■ Assignment ■
In the data below, one line contains "360 mm. Female patient." and a later one contains "- breast density". Print both, with every line between them, exactly and alone.

☆ ☆ ☆

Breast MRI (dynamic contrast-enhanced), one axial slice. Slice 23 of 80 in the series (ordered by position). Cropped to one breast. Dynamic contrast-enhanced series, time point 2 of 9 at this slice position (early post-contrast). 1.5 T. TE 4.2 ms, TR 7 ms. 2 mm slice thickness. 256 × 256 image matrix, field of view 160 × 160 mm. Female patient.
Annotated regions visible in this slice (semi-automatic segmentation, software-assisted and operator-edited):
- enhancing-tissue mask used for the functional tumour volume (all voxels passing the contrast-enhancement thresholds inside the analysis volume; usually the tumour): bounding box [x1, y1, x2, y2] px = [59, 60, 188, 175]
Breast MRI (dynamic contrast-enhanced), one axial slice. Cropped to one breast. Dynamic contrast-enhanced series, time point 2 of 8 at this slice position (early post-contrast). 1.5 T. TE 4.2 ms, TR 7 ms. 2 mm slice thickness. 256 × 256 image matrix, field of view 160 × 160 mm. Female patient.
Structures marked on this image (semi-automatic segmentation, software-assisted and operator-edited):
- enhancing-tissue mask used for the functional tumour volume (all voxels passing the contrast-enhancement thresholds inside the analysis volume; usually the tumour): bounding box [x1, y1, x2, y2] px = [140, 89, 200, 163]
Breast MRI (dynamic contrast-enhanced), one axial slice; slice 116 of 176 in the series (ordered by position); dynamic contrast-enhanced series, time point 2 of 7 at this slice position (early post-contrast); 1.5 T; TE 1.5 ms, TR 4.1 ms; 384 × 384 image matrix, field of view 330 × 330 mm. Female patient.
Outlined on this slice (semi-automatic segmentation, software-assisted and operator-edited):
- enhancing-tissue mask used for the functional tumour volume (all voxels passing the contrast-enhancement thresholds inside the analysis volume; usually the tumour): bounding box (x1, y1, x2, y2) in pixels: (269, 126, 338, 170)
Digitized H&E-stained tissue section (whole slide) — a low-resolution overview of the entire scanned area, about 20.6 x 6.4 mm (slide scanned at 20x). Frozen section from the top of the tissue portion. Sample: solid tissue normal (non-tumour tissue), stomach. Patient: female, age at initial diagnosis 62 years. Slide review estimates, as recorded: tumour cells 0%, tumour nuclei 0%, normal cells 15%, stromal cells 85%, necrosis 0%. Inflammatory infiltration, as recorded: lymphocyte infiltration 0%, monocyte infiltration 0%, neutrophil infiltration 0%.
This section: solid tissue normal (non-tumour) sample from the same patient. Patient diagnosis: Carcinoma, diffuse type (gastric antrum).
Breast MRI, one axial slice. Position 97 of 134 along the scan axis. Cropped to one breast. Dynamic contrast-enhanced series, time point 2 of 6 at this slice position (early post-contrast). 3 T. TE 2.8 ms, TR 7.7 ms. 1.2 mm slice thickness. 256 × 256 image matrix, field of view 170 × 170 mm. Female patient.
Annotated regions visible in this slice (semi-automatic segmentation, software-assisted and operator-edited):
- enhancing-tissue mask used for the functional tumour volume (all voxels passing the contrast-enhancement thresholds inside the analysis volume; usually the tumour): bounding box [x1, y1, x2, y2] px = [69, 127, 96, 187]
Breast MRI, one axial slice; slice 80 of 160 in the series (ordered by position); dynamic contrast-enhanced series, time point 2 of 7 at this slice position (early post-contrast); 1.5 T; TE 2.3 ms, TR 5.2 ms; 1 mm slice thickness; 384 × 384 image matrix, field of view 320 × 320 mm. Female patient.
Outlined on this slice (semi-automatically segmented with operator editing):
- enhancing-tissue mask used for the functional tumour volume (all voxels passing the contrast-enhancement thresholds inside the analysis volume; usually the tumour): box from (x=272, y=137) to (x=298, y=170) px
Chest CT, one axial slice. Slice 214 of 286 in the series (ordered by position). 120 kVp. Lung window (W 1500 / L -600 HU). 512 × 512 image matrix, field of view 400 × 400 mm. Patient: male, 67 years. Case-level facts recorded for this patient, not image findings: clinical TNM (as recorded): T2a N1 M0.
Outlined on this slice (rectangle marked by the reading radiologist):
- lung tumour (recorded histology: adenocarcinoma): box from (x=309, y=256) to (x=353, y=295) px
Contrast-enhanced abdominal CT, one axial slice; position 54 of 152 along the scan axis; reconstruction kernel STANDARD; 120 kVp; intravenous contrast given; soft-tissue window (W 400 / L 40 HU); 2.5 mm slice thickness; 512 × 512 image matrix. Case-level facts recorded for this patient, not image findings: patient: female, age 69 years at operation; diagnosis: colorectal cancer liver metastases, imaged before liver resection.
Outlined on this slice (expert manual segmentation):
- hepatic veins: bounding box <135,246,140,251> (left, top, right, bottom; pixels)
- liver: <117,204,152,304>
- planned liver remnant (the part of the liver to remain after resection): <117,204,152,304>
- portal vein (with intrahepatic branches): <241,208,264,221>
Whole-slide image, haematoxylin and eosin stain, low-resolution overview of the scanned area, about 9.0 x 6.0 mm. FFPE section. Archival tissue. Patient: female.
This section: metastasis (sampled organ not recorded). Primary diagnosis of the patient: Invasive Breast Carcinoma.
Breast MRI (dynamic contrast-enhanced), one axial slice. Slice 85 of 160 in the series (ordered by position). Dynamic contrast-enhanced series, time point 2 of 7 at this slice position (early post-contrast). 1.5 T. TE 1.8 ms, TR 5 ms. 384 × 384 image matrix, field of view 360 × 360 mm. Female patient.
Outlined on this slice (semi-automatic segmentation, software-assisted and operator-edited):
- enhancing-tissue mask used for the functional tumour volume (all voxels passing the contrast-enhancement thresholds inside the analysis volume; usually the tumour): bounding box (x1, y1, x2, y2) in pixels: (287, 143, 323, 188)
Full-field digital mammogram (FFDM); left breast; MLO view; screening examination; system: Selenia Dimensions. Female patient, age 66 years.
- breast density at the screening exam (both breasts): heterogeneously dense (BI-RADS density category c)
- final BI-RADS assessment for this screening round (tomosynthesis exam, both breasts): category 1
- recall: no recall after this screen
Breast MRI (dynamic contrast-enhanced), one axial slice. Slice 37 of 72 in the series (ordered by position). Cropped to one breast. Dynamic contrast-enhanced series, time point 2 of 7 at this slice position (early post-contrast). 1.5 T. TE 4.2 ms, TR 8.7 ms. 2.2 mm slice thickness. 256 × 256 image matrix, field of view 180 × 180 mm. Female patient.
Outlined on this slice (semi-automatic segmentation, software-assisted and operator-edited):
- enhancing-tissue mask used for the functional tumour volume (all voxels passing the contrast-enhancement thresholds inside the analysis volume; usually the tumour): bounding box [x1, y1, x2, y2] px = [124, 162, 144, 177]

☆ ☆ ☆

■ Answer to the problem ■
Breast MRI (dynamic contrast-enhanced), one axial slice. Slice 85 of 160 in the series (ordered by position). Dynamic contrast-enhanced series, time point 2 of 7 at this slice position (early post-contrast). 1.5 T. TE 1.8 ms, TR 5 ms. 384 × 384 image matrix, field of view 360 × 360 mm. Female patient.
Outlined on this slice (semi-automatic segmentation, software-assisted and operator-edited):
- enhancing-tissue mask used for the functional tumour volume (all voxels passing the contrast-enhancement thresholds inside the analysis volume; usually the tumour): bounding box (x1, y1, x2, y2) in pixels: (287, 143, 323, 188)
Full-field digital mammogram (FFDM); left breast; MLO view; screening examination; system: Selenia Dimensions. Female patient, age 66 years.
- breast density at the screening exam (both breasts): heterogeneously dense (BI-RADS density category c)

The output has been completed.